Segment Start: Material provided

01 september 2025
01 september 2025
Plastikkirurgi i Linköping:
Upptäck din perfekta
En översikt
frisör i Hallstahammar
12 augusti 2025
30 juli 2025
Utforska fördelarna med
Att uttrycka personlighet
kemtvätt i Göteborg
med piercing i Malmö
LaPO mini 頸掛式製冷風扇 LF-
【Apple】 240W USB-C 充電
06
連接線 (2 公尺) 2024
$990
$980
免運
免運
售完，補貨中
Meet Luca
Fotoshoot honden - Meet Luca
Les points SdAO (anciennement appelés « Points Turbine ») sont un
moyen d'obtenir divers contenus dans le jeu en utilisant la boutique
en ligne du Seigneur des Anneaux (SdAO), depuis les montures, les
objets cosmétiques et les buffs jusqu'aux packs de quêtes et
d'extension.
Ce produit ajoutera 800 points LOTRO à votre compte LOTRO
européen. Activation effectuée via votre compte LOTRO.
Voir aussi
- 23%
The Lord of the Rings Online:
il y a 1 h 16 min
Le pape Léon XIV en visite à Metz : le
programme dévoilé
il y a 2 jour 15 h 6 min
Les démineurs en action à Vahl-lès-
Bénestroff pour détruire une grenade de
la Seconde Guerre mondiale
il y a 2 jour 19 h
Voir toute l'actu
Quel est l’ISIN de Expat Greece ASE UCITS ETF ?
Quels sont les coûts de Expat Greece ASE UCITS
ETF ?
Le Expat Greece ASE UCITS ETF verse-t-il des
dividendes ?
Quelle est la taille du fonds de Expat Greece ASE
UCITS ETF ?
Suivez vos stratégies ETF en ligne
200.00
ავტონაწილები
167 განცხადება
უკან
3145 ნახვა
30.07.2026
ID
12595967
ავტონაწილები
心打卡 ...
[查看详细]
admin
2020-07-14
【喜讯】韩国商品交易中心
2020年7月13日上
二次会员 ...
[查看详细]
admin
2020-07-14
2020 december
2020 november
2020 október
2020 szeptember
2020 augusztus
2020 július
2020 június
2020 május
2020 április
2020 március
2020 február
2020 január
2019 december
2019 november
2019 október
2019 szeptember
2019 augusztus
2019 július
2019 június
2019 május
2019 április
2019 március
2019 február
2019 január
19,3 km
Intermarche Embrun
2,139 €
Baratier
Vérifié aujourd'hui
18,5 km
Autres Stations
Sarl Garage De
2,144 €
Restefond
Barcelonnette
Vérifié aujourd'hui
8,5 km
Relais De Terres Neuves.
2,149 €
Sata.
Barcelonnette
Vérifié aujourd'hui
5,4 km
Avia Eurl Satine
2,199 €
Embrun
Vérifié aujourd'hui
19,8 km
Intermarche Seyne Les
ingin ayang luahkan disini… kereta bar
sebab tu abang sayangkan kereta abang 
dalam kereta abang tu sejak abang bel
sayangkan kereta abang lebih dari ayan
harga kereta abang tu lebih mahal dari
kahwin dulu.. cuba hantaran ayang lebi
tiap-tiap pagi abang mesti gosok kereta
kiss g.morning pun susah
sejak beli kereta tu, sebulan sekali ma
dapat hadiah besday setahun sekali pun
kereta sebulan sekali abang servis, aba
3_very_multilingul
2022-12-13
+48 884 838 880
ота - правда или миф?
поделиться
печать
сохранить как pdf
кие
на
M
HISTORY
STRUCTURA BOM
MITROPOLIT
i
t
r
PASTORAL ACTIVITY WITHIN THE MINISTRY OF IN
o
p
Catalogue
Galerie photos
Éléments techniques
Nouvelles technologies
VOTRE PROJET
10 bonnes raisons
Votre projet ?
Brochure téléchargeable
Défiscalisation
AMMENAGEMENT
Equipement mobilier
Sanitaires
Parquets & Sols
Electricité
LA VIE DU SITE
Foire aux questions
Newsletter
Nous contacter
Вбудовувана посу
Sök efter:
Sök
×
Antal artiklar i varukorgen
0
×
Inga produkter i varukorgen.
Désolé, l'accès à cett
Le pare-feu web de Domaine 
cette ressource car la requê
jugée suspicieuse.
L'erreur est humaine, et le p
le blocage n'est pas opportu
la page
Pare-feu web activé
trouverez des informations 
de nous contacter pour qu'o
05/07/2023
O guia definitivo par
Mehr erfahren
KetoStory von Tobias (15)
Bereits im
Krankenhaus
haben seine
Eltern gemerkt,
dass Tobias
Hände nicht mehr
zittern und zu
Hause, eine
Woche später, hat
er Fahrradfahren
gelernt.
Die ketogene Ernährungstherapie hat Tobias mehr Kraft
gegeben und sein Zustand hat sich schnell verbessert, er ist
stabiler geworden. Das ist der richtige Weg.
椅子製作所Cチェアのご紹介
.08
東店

Segment End: Material provided

Assignment →
Beginning at the first line of the records, give again each line exactly as written, ending with the line that contains "Ce produit ajoutera".

Response area →
01 september 2025
01 september 2025
Plastikkirurgi i Linköping:
Upptäck din perfekta
En översikt
frisör i Hallstahammar
12 augusti 2025
30 juli 2025
Utforska fördelarna med
Att uttrycka personlighet
kemtvätt i Göteborg
med piercing i Malmö
LaPO mini 頸掛式製冷風扇 LF-
【Apple】 240W USB-C 充電
06
連接線 (2 公尺) 2024
$990
$980
免運
免運
售完，補貨中
Meet Luca
Fotoshoot honden - Meet Luca
Les points SdAO (anciennement appelés « Points Turbine ») sont un
moyen d'obtenir divers contenus dans le jeu en utilisant la boutique
en ligne du Seigneur des Anneaux (SdAO), depuis les montures, les
objets cosmétiques et les buffs jusqu'aux packs de quêtes et
d'extension.
Ce produit ajoutera 800 points LOTRO à votre compte LOTRO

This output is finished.